Puluhan Satuan Polisi Pamong Praja (Satpol PP) mengangkut bongkahan kios dagang di samping Kampus Institut Seni Budaya Indonesia (ISBI), Jalan Cijagra, Kota Bandung, Kamis (23/2/2023) (Foto: Nur Ainun/Suaka)
SUAKAONLINE.COM – Badan Eksekutif Mahasiswa (BEM) Institut Seni Budaya Indonesia (ISBI) mengadakan aksi terkait penggusuran 38 kios pedagang di samping kampus ISBI, Jalan Cijagra, Kota Bandung, Kamis (23/2/2023). Aksi penolakan ini berlangsung secara damai dan diwarnai dengan teatrikal, orasi, hingga negosiasi pedagang dengan Satuan Polisi Pamong Praja (Satpol PP).

# Transkripsi isi halaman

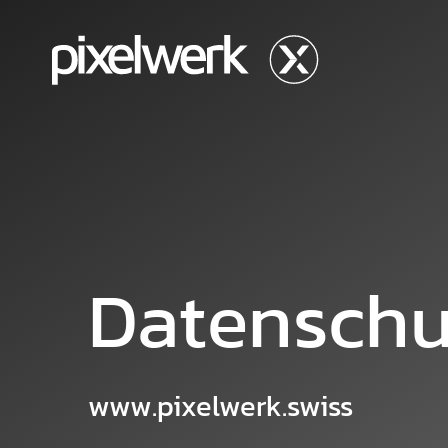
Skip to main content
Datenschu
www.pixelwerk.swiss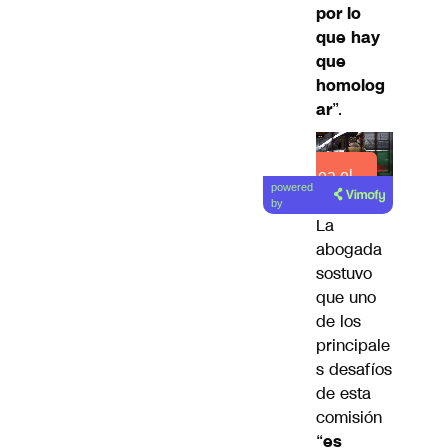
por lo
que hay
que
homolog
ar
”.
Lea el
powered
artículo
by
La
abogada
sostuvo
que uno
de los
principale
s desafíos
de esta
comisión
“
es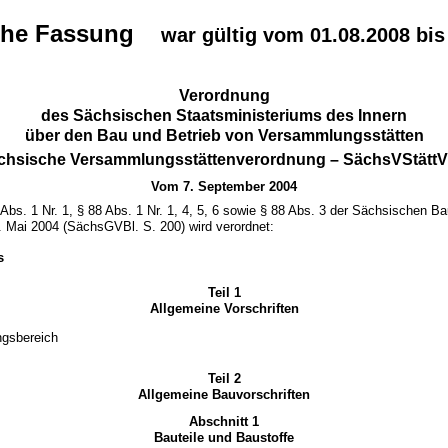
che Fassung
war gültig vom 01.08.2008 bis
Verordnung
des Sächsischen Staatsministeriums des Innern
über den Bau und Betrieb von Versammlungsstätten
chsische Versammlungsstättenverordnung – SächsVStätt
Vom 7. September 2004
Abs. 1 Nr. 1, § 88 Abs. 1 Nr. 1, 4, 5, 6 sowie § 88 Abs. 3 der Sächsischen B
. Mai 2004 (SächsGVBl. S. 200) wird verordnet:
s
Teil 1
Allgemeine Vorschriften
gsbereich
Teil 2
Allgemeine Bauvorschriften
Abschnitt 1
Bauteile und Baustoffe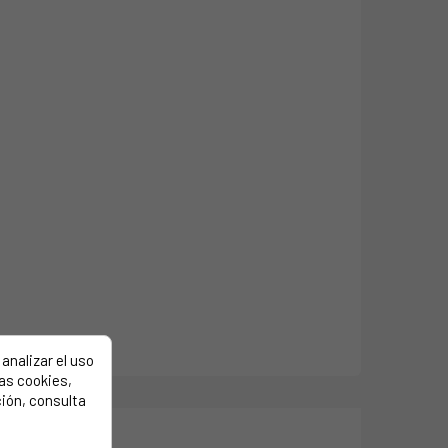
analizar el uso
las cookies,
ión, consulta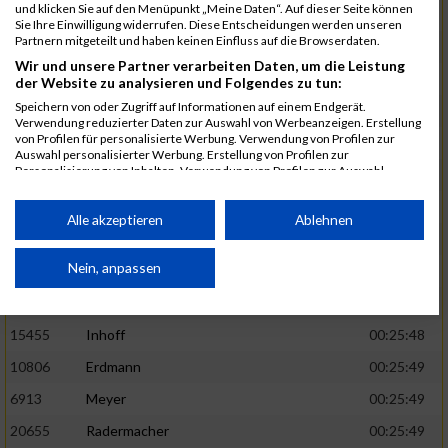
und klicken Sie auf den Menüpunkt „Meine Daten“. Auf dieser Seite können
5888
Regneri
00:25:41
Sie Ihre Einwilligung widerrufen. Diese Entscheidungen werden unseren
Partnern mitgeteilt und haben keinen Einfluss auf die Browserdaten.
8971
Bien
00:25:42
Wir und unsere Partner verarbeiten Daten, um die Leistung
1582
Funken
00:25:42
der Website zu analysieren und Folgendes zu tun:
Speichern von oder Zugriff auf Informationen auf einem Endgerät.
12220
Cosma
00:25:43
Verwendung reduzierter Daten zur Auswahl von Werbeanzeigen. Erstellung
von Profilen für personalisierte Werbung. Verwendung von Profilen zur
9678
Exner
00:25:43
Auswahl personalisierter Werbung. Erstellung von Profilen zur
Personalisierung von Inhalten. Verwendung von Profilen zur Auswahl
11817
Schmaul-Klaibee
00:25:45
personalisierter Inhalte. Messung der Werbeleistung. Messung der
Performance von Inhalten. Analyse von Zielgruppen durch Statistiken oder
6812
Koch
00:25:47
Kombinationen von Daten aus verschiedenen Quellen. Entwicklung und
Alle akzeptieren
Ablehnen
Verbesserung der Angebote. Verwendung reduzierter Daten zur Auswahl
9610
Linß
00:25:47
von Inhalten.
Daten können außerhalb der Europäischen Union weitergegeben und in die
Nein, anpassen
706
Wehmeier
00:25:48
USA gesendet werden.
14386
Küpper
00:25:48
Ihre Einwilligung und die cookie Richtlinie gelten ausschließlich für diese
Website/App.
15455
Inhoff
00:25:48
Partnerliste anzeigen (1 IAB-Anbieter)
10806
Erdmann
00:25:49
Wir nutzen Ihre Daten für folgende Zwecke:
6913
Meyer
00:25:49
IAB-Verarbeitungszwecke:
20655
Radermacher
00:25:49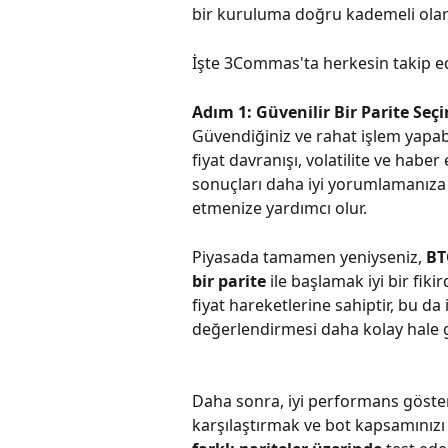
bir kuruluma doğru kademeli olara
İşte 3Commas'ta herkesin takip ede
Adım 1: Güvenilir Bir Parite Seçi
Güvendiğiniz ve rahat işlem yapabi
fiyat davranışı, volatilite ve haber
sonuçları daha iyi yorumlamanıza 
etmenize yardımcı olur.
Piyasada tamamen yeniyseniz, 
BT
bir parite
 ile başlamak iyi bir fik
fiyat hareketlerine sahiptir, bu da
değerlendirmesi daha kolay hale ge
Daha sonra, iyi performans göste
karşılaştırmak ve bot kapsamınızı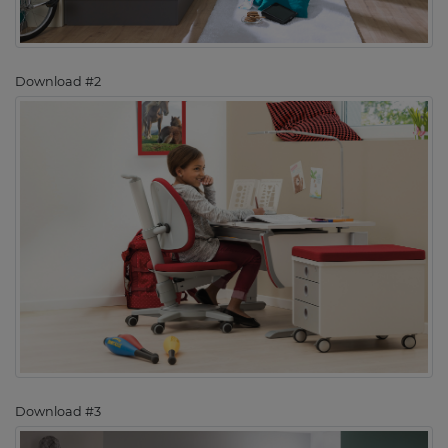
Download #2
Download #3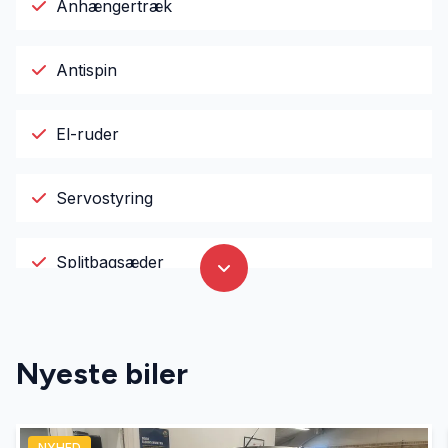
Anhængertræk
Antispin
El-ruder
Servostyring
Splitbagsæder
Tonede ruder
Nyeste biler
NYHED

# Butir Tugas 1
Berdasarkan teks sumber, jelaskan mengapa BEM ISBI mengadakan aksi pada Kamis (23/2/2023).
# Butir Tugas 2
Salin kata demi kata bagian teks sumber mulai dari "SUAKAONLINE.COM – Badan" sampai dengan "Praja (Satpol PP).".

# Jawaban Anda 1
BEM ISBI mengadakan aksi penolakan terkait penggusuran 38 kios pedagang di samping kampus ISBI, Jalan Cijagra, Kota Bandung.

# Jawaban Anda 2
SUAKAONLINE.COM – Badan Eksekutif Mahasiswa (BEM) Institut Seni Budaya Indonesia (ISBI) mengadakan aksi terkait penggusuran 38 kios pedagang di samping kampus ISBI, Jalan Cijagra, Kota Bandung, Kamis (23/2/2023). Aksi penolakan ini berlangsung secara damai dan diwarnai dengan teatrikal, orasi, hingga negosiasi pedagang dengan Satuan Polisi Pamong Praja (Satpol PP).